Extracellular vesicles (EVs) were originally considered to be a cellular mechanism to eliminate unwanted proteins. Recent investigations however, have attributed new roles to these vesicles including intercellular communication and infectious agent dissemination, among others. Little is known about the distribution of prions (the agents implicated in transmissible spongiform encephalopathies, TSEs) in blood. Transfusion of non-leukoreduced red blood cells from asymptomatic donors that subsequently developed variant Creutzfeldt Jacob disease (vCJD), a human form of TSE, resulted in disease transmission to four recipients. Recently, disease-associated prion protein, PrPres, was detected in whole blood of vCJD cases. These findings and the uncertainty about the number of vCJD-infected people question the safety of blood and its derivatives and stress the need of reliable tests for early detection of infected individuals. Cellular prion protein, PrPC, and its misfolded counterpart, PrPres, have been identified in EVs from various TSE cell culture models; and EVs obtained from TSE-infected cell conditioned media have caused clinical disease in mice. Moreover, EVs isolated from blood components contain PrPC. Importantly, this finding raised concerns about the potential spread of PrPres via EVs.

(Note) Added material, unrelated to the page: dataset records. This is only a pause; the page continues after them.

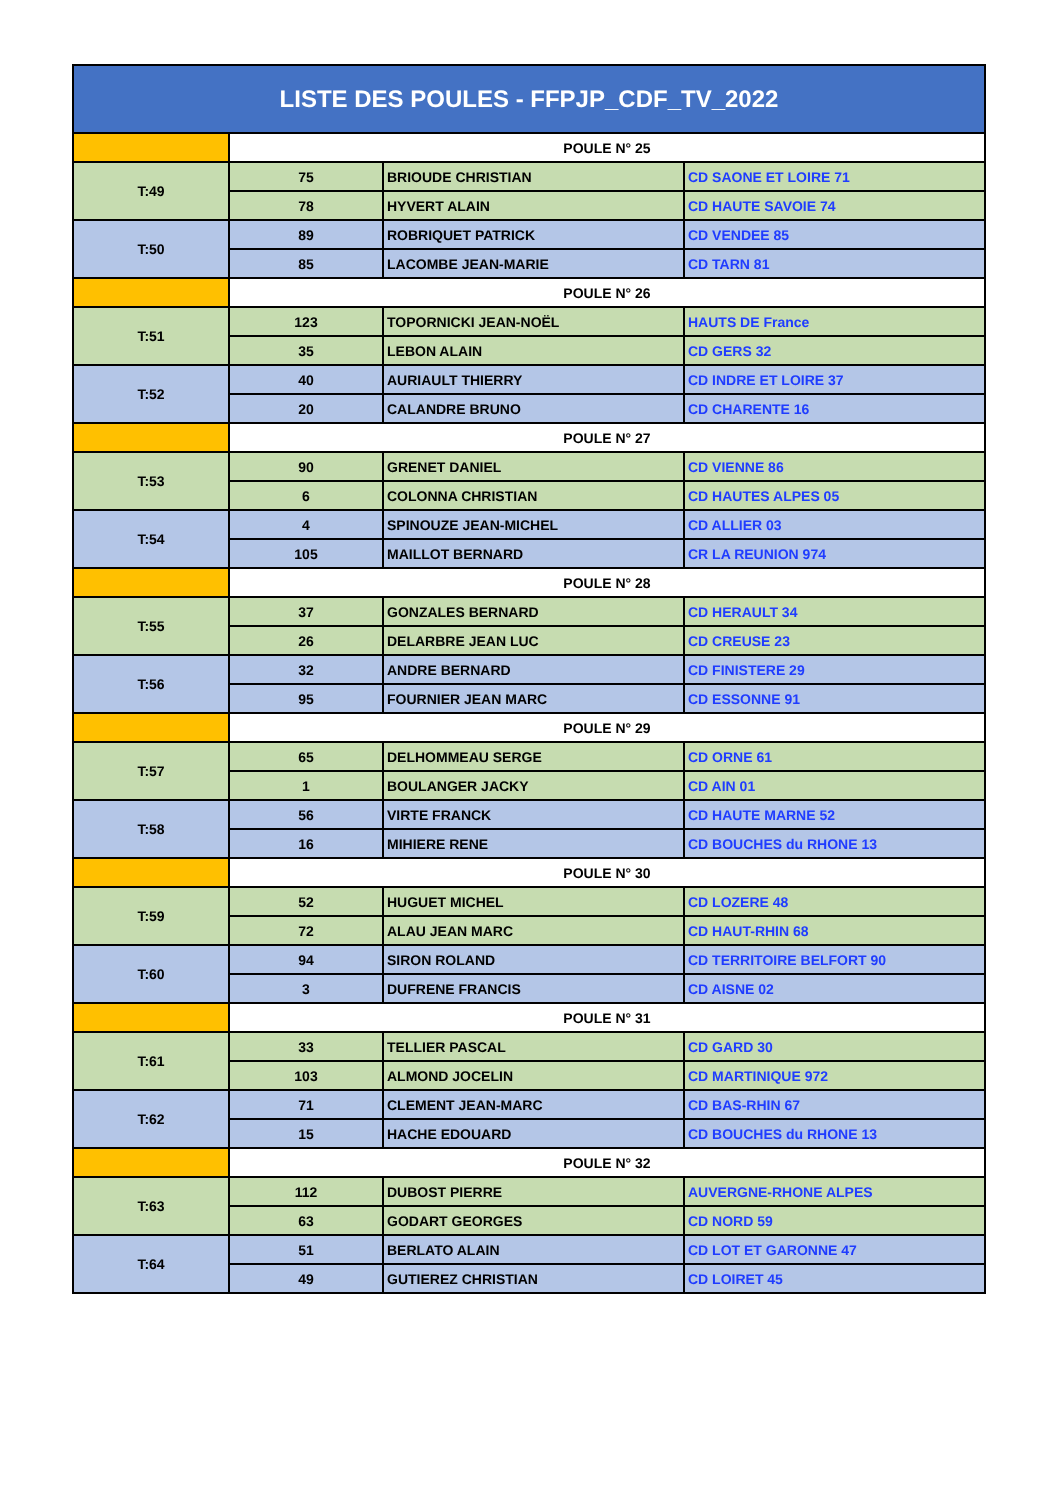| LISTE DES POULES - FFPJP_CDF_TV_2022 | | | |
| --- | --- | --- | --- |
| | POULE N° 25 | | |
| T:49 | 75 | BRIOUDE CHRISTIAN | CD SAONE ET LOIRE 71 |
| | 78 | HYVERT ALAIN | CD HAUTE SAVOIE 74 |
| T:50 | 89 | ROBRIQUET PATRICK | CD VENDEE 85 |
| | 85 | LACOMBE JEAN-MARIE | CD TARN 81 |
| | POULE N° 26 | | |
| T:51 | 123 | TOPORNICKI JEAN-NOËL | HAUTS DE France |
| | 35 | LEBON ALAIN | CD GERS 32 |
| T:52 | 40 | AURIAULT THIERRY | CD INDRE ET LOIRE 37 |
| | 20 | CALANDRE BRUNO | CD CHARENTE 16 |
| | POULE N° 27 | | |
| T:53 | 90 | GRENET DANIEL | CD VIENNE 86 |
| | 6 | COLONNA CHRISTIAN | CD HAUTES ALPES 05 |
| T:54 | 4 | SPINOUZE JEAN-MICHEL | CD ALLIER 03 |
| | 105 | MAILLOT BERNARD | CR LA REUNION 974 |
| | POULE N° 28 | | |
| T:55 | 37 | GONZALES BERNARD | CD HERAULT 34 |
| | 26 | DELARBRE JEAN LUC | CD CREUSE 23 |
| T:56 | 32 | ANDRE BERNARD | CD FINISTERE 29 |
| | 95 | FOURNIER JEAN MARC | CD ESSONNE 91 |
| | POULE N° 29 | | |
| T:57 | 65 | DELHOMMEAU SERGE | CD ORNE 61 |
| | 1 | BOULANGER JACKY | CD AIN 01 |
| T:58 | 56 | VIRTE FRANCK | CD HAUTE MARNE 52 |
| | 16 | MIHIERE RENE | CD BOUCHES du RHONE 13 |
| | POULE N° 30 | | |
| T:59 | 52 | HUGUET MICHEL | CD LOZERE 48 |
| | 72 | ALAU JEAN MARC | CD HAUT-RHIN 68 |
| T:60 | 94 | SIRON ROLAND | CD TERRITOIRE BELFORT 90 |
| | 3 | DUFRENE FRANCIS | CD AISNE 02 |
| | POULE N° 31 | | |
| T:61 | 33 | TELLIER PASCAL | CD GARD 30 |
| | 103 | ALMOND JOCELIN | CD MARTINIQUE 972 |
| T:62 | 71 | CLEMENT JEAN-MARC | CD BAS-RHIN 67 |
| | 15 | HACHE EDOUARD | CD BOUCHES du RHONE 13 |
| | POULE N° 32 | | |
| T:63 | 112 | DUBOST PIERRE | AUVERGNE-RHONE ALPES |
| | 63 | GODART GEORGES | CD NORD 59 |
| T:64 | 51 | BERLATO ALAIN | CD LOT ET GARONNE 47 |
| | 49 | GUTIEREZ CHRISTIAN | CD LOIRET 45 |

In this study we isolated EVs from plasma samples of wild type (wt) and transgenic mice infected with human TSE agents and demonstrated the colocalization of PrPTSE with plasma EVs, obtained from preclinical and clinically sick animals, for the first time. Moreover, we established a new mo-vCJD model, with PrP-overexpressing Tga20 transgenic mice manifesting clinical signs after shorter incubation time than wt mice (104 vs. 140 days). We confirmed presence of PrPres in plasma EV preparations from these animals by PMCA and determined the shortest post-infection period for prionemia detection. The temporal pattern of PrPres in EVs was compared with PrPres occurrence in spleen (potential source of prions in blood) and brain. Our experiments provide an invaluable foundation for the development of new diagnostics and potential targets for TSEs treatment. Further characterization of PrPres-containing microvesicles may lead to the identification of the cellular origin of prion-containing EVs and the site(s) of prion replication in blood. Support The study was partially supported by Fondation Alliance BioSecure, France.